The Slave Ship Poem by Turner
Apart from being a painter, Turner was also a poet and that can be proved by the following poem that he paired with the painting of Slave Ship.
“Aloft all hands, strike the top-masts and belay;
Yon angry setting sun and fierce-edged clouds
Declare the Typhon’s coming.
Before it sweeps your decks, throw overboard
The dead and dying – ne’er heed their chains
Hope, Hope, fallacious Hope!
Where is thy market now?”
Interpretation of Poem
It states that downfall of the society of slave is being symbolized with the coming storm. Turner’s belief in a free market society as a much better society might show a doubt. In general, the poem can be interpreted as a small ship being thrown away by natural elements like water, fire, and wind. The ship in the storm represents emblem for human life.

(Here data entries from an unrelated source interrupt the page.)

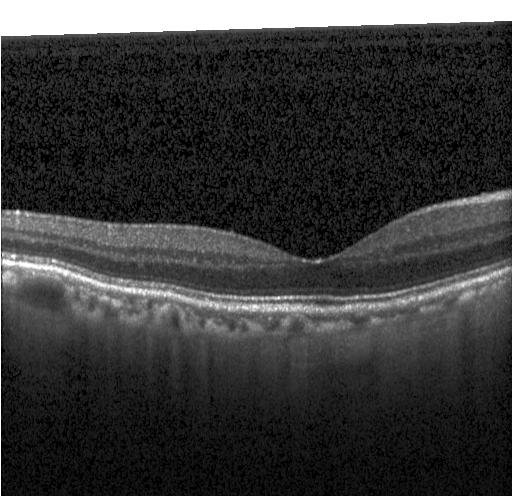
Heidelberg Spectralis. OCT B-scan. SD-OCT. This B-scan demonstrates no choroidal neovascularization, diabetic macular edema, or drusen.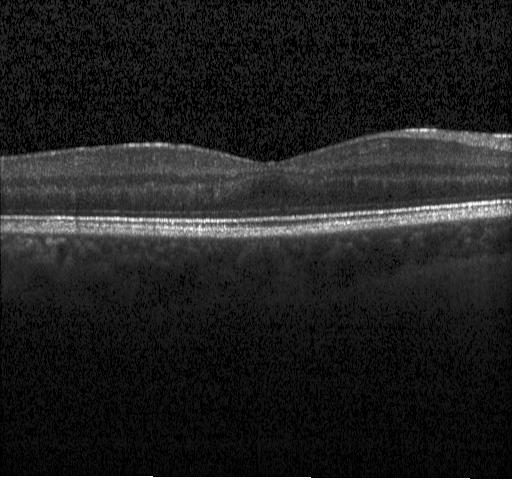
SD-OCT · acquired on a Heidelberg Spectralis · optical coherence tomography scan · macular scan.
Finding: no CNV, DME, or drusen.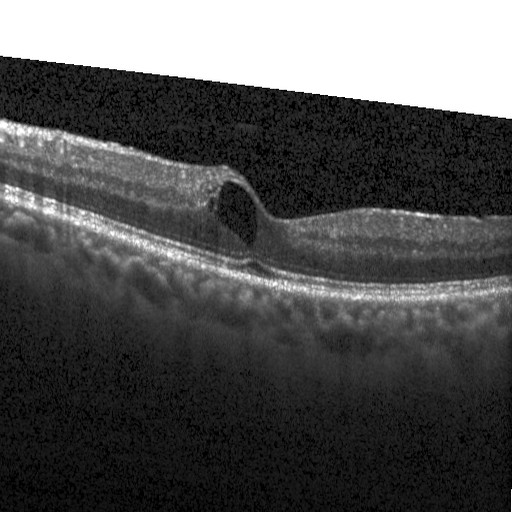 OCT B-scan. Heidelberg Spectralis OCT system.
The scan shows DME.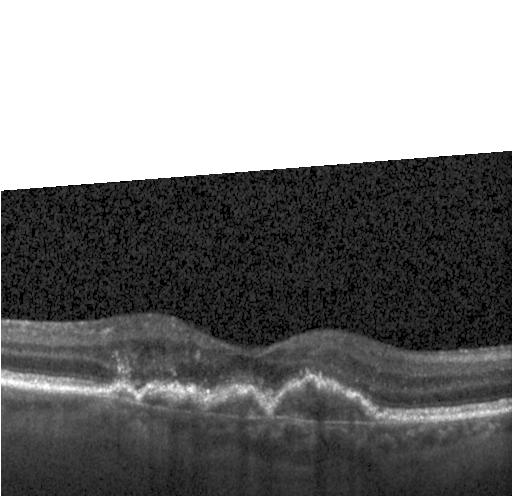

Macular OCT demonstrating choroidal neovascularization (CNV).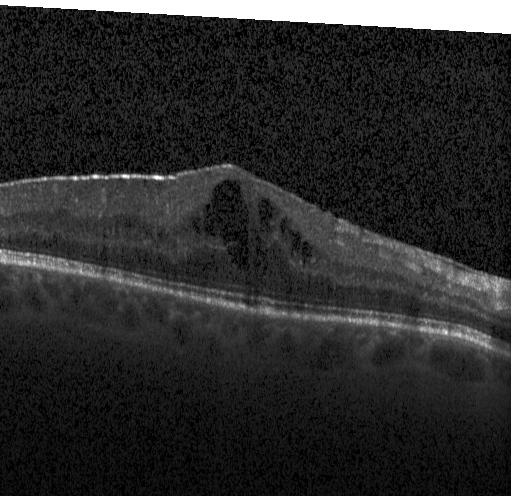

Optical coherence tomography B-scan.
OCT finding: diabetic macular edema.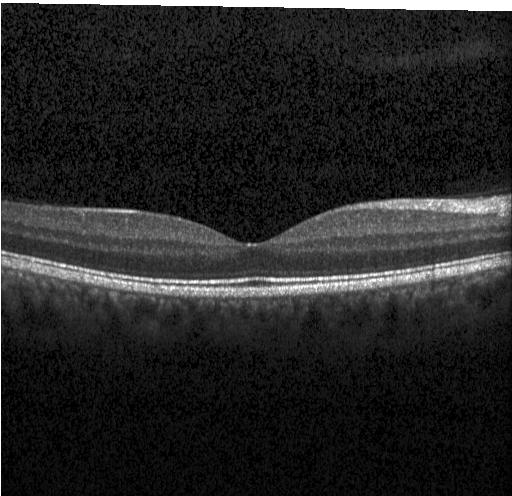
Impression: neither choroidal neovascularization, diabetic macular edema, nor drusen.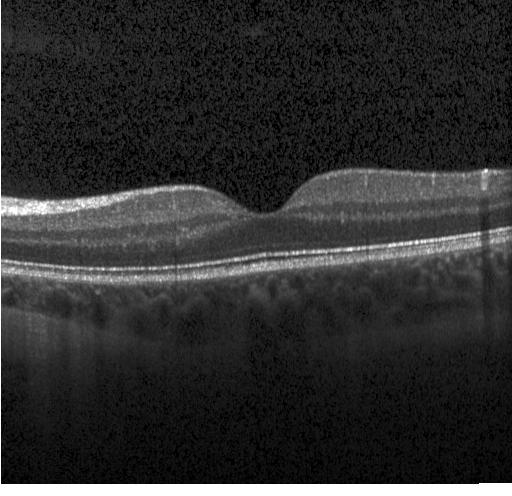

OCT B-scan — Diagnosis: no CNV, DME, or drusen.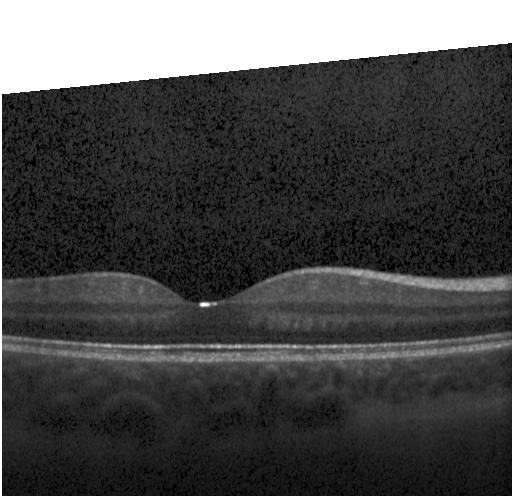
OCT finding: no choroidal neovascularization, no diabetic macular edema, and no drusen.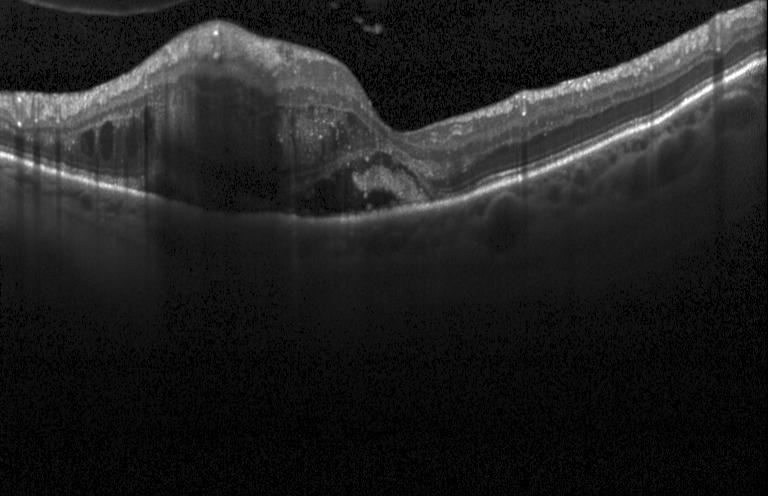
Retinal OCT cross-section · Heidelberg Spectralis OCT system · SD-OCT · through the macula
Impression: DME.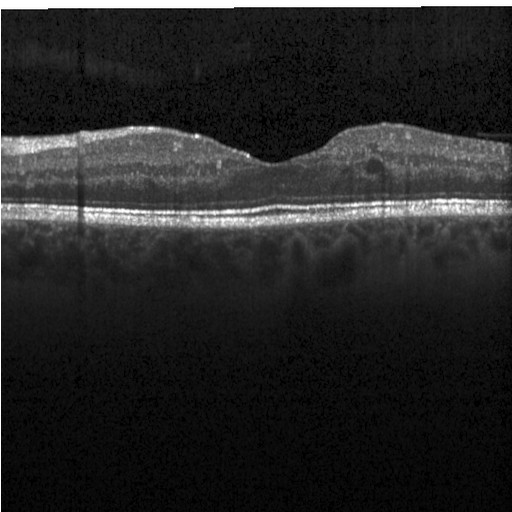

Fovea-centered. OCT B-scan. Heidelberg Spectralis OCT system. Finding: diabetic macular edema.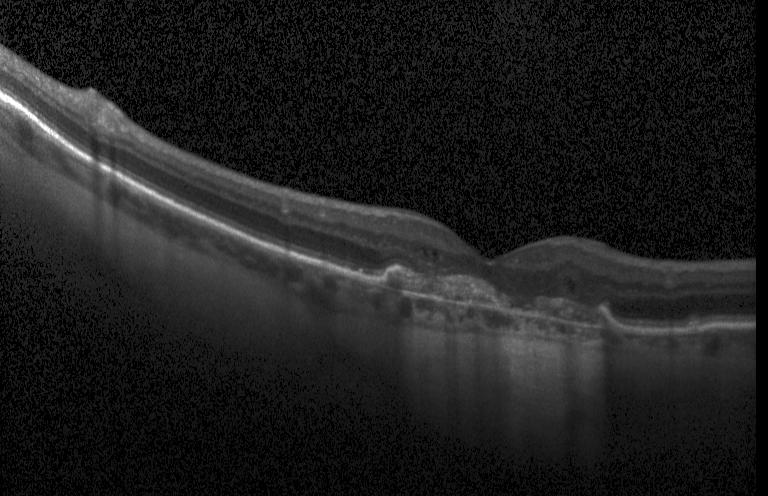 Impression: a choroidal neovascular membrane.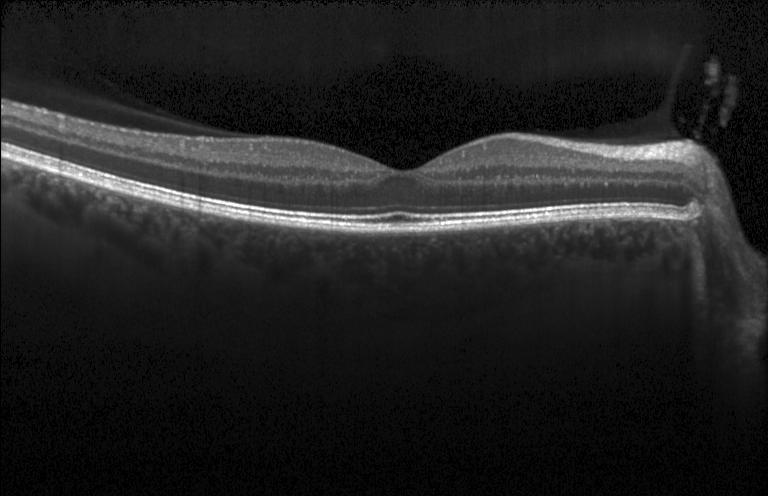
OCT B-scan, spectral-domain OCT
The scan shows neither choroidal neovascularization, diabetic macular edema, nor drusen.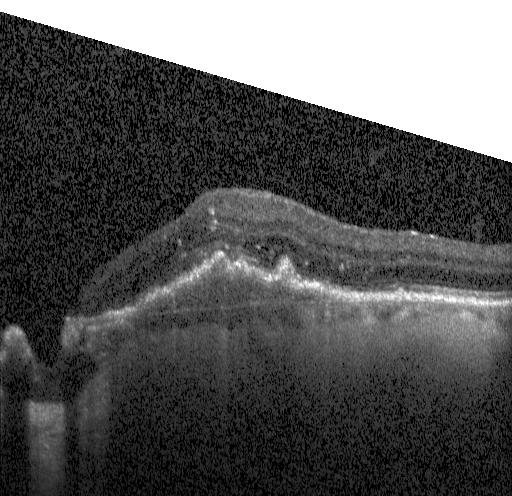 Acquired on a Heidelberg Spectralis, retinal OCT cross-section — This B-scan demonstrates CNV.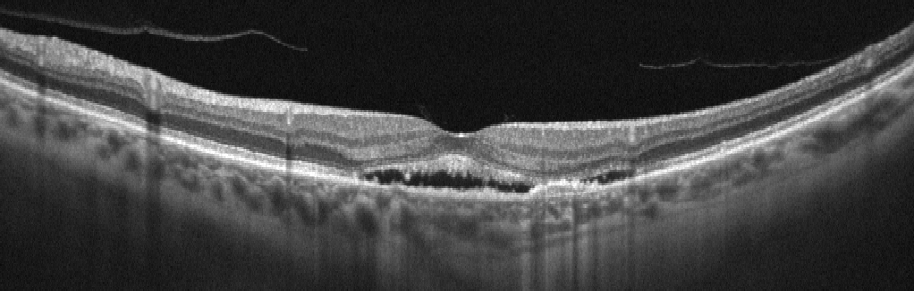 Instrument: Optovue Avanti RTVue XR · optical coherence tomography scan · oculus sinister. Impression: AMD.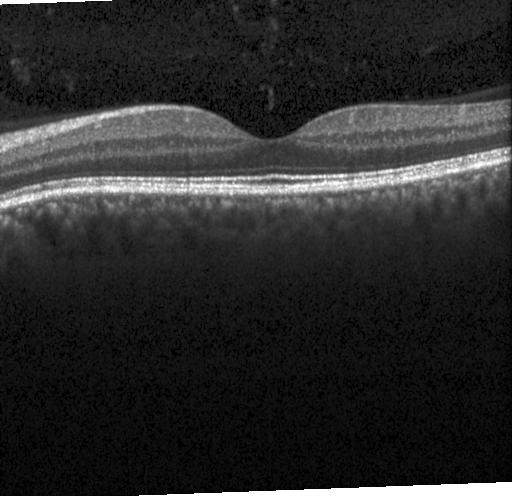 Heidelberg Spectralis OCT system; SD-OCT; optical coherence tomography scan; fovea-centered
No choroidal neovascularization, diabetic macular edema, or drusen.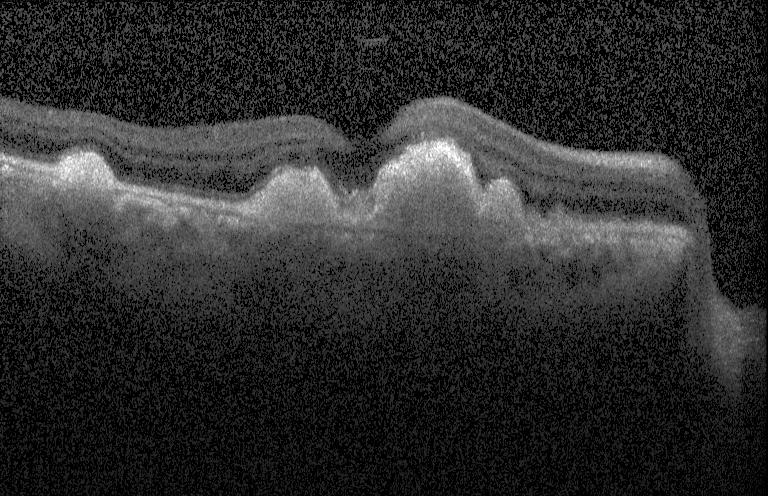
Retinal OCT B-scan. Instrument: Heidelberg Spectralis — Diagnosis: drusen.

A representation of the fight of natural elements and humankind shows the fight between civilization and nature. The humanoid image of God is replaced by the brooding storm, devouring waves, sinking sun and transcendental powers.
The Zong Massacre
Looking back in the history where trans-Atlantic slave trade prevailed, one can get documents related to the fraud of insurance. Though slaves were insured it was very limited. As for example if a person dies because of malnourishment or any illness on board, there was no money taken for them. Anyhow if they get caught in the storm while on board they provided with some amount of compensation.
The Zong Massacre was a famous case in 1781. It is a remarkable event over which mass killing of more than 130 slaves of Africa was done by the crew of British Slave Ship “Zong” because of sickness. The British commander Captain Collingwood wanted to claim their insurance and he would only get them if they were thrown as he would report that they were caught in the storm. He could not claim it if they died of illness. So he threw them all overboard within three days.
However, the case led to the trial not because of the murders but due to the refusal of the insurers as they found out the truth. The case was not for humanity but for the money and power of European culture.
There were not many proofs or pictures related to this issue. Without Turners painting any generation would have not known about the severity of this issue. Hence with the bright usage of colors, he revealed the meaning of colors and their impact. It brought awareness about the issue of human dignity.